• [ACTION ITEM]: Each line with the string "githubusercontent" is to be copied from the records below.

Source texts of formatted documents

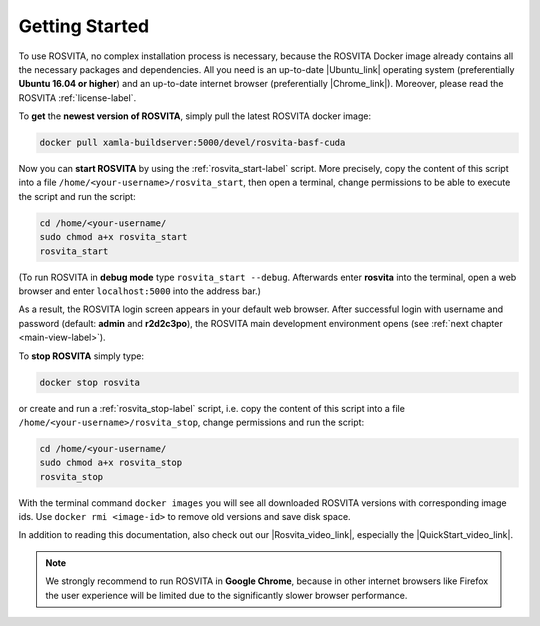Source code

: .. _getting-started-label:

*****************
Getting Started
*****************

To use ROSVITA, no complex installation process is necessary, because the ROSVITA Docker image already contains all the necessary packages and dependencies. All you need is an up-to-date |Ubuntu_link| operating system (preferentially **Ubuntu 16.04 or higher**) and an up-to-date internet browser (preferentially |Chrome_link|). Moreover, please read the ROSVITA :ref:`license-label`.

To **get** the **newest version of ROSVITA**, simply pull the latest ROSVITA docker image:

.. code-block:: bash

   docker pull xamla-buildserver:5000/devel/rosvita-basf-cuda

Now you can **start ROSVITA** by using the :ref:`rosvita_start-label` script.
More precisely, copy the content of this script into a file ``/home/<your-username>/rosvita_start``, 
then open a terminal, change permissions to be able to execute the script and run the script:

.. code-block:: bash

   cd /home/<your-username/
   sudo chmod a+x rosvita_start
   rosvita_start

(To run ROSVITA in **debug mode** type ``rosvita_start --debug``. 
Afterwards enter **rosvita** into the terminal, open a web browser and enter ``localhost:5000`` into the address bar.)

As a result, the ROSVITA login screen appears in your default web browser. 
After successful login with username and password (default: **admin** and **r2d2c3po**), 
the ROSVITA main development environment opens (see :ref:`next chapter <main-view-label>`).

To **stop ROSVITA** simply type:

.. code-block:: bash

   docker stop rosvita

or create and run a :ref:`rosvita_stop-label` script, i.e. copy the content of this script into a file ``/home/<your-username>/rosvita_stop``,
change permissions and run the script:

.. code-block:: bash

   cd /home/<your-username/
   sudo chmod a+x rosvita_stop
   rosvita_stop

With the terminal command ``docker images`` you will see all downloaded ROSVITA versions with corresponding image ids.
Use ``docker rmi <image-id>`` to remove old versions and save disk space.

In addition to reading this documentation, also check out our |Rosvita_video_link|, especially the |QuickStart_video_link|.

.. note:: We strongly recommend to run ROSVITA in **Google Chrome**, because in other internet browsers like Firefox the user experience will be limited due to the significantly slower browser performance.




.. |Ubuntu_link| raw:: html

   <a href="https://www.ubuntu.com/download/desktop" target="_blank">Ubuntu</a> 

.. |Docker_link| raw:: html

   <a href="https://docs.docker.com/install/linux/docker-ce/ubuntu/#install-docker-ce" target="_blank">Docker</a> 

.. |Docker_Hub_link| raw:: html

   <a href="https://hub.docker.com/explore/" target="_blank">Docker Hub</a> 

.. |get_script_link| raw:: html

   <a href="https://raw.githubusercontent.com/Xamla/docs.xamla.com/master/rosvita/downloads/get_rosvita?token=ADKZO3UFCOADAVPFTNUQIYC45O6A2" target="_blank">get_rosvita</a> 

.. |start_script_link| raw:: html

   <a href="https://raw.githubusercontent.com/Xamla/docs.xamla.com/gh-pages/rosvita/downloads/rosvita_start" target="_blank">rosvita_start</a> 

.. |stop_script_link| raw:: html

   <a href="https://raw.githubusercontent.com/Xamla/docs.xamla.com/gh-pages/rosvita/downloads/rosvita_stop" target="_blank">rosvita_stop</a> 

.. |Chrome_link| raw:: html

   <a href="https://www.google.com/intl/en-CA/chrome/" target="_blank">Google Chrome</a>

.. |Rosvita_forum_link| raw:: html

   <a href="http://discuss.xamla.com" target="_blank">ROSVITA forum</a>

.. |Rosvita_video_link| raw:: html

   <a href="https://www.youtube.com/channel/UC37X4g0bLY7ID00RO_k8O4Q" target="_blank">ROSVITA tutorial videos</a>

.. |QuickStart_video_link| raw:: html

   <a href="https://youtu.be/VAfwk-MnBuA" target="_blank">ROSVITA quick start video</a>

.. |License_link| raw:: html

   <a href="https://github.com/Xamla/docs.xamla.com/blob/master/rosvita/downloads/LICENSE" target="_blank">license agreement</a>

• [WRITTEN RESPONSE]:
   <a href="https://raw.githubusercontent.com/Xamla/docs.xamla.com/master/rosvita/downloads/get_rosvita?token=ADKZO3UFCOADAVPFTNUQIYC45O6A2" target="_blank">get_rosvita</a> 
   <a href="https://raw.githubusercontent.com/Xamla/docs.xamla.com/gh-pages/rosvita/downloads/rosvita_start" target="_blank">rosvita_start</a> 
   <a href="https://raw.githubusercontent.com/Xamla/docs.xamla.com/gh-pages/rosvita/downloads/rosvita_stop" target="_blank">rosvita_stop</a> 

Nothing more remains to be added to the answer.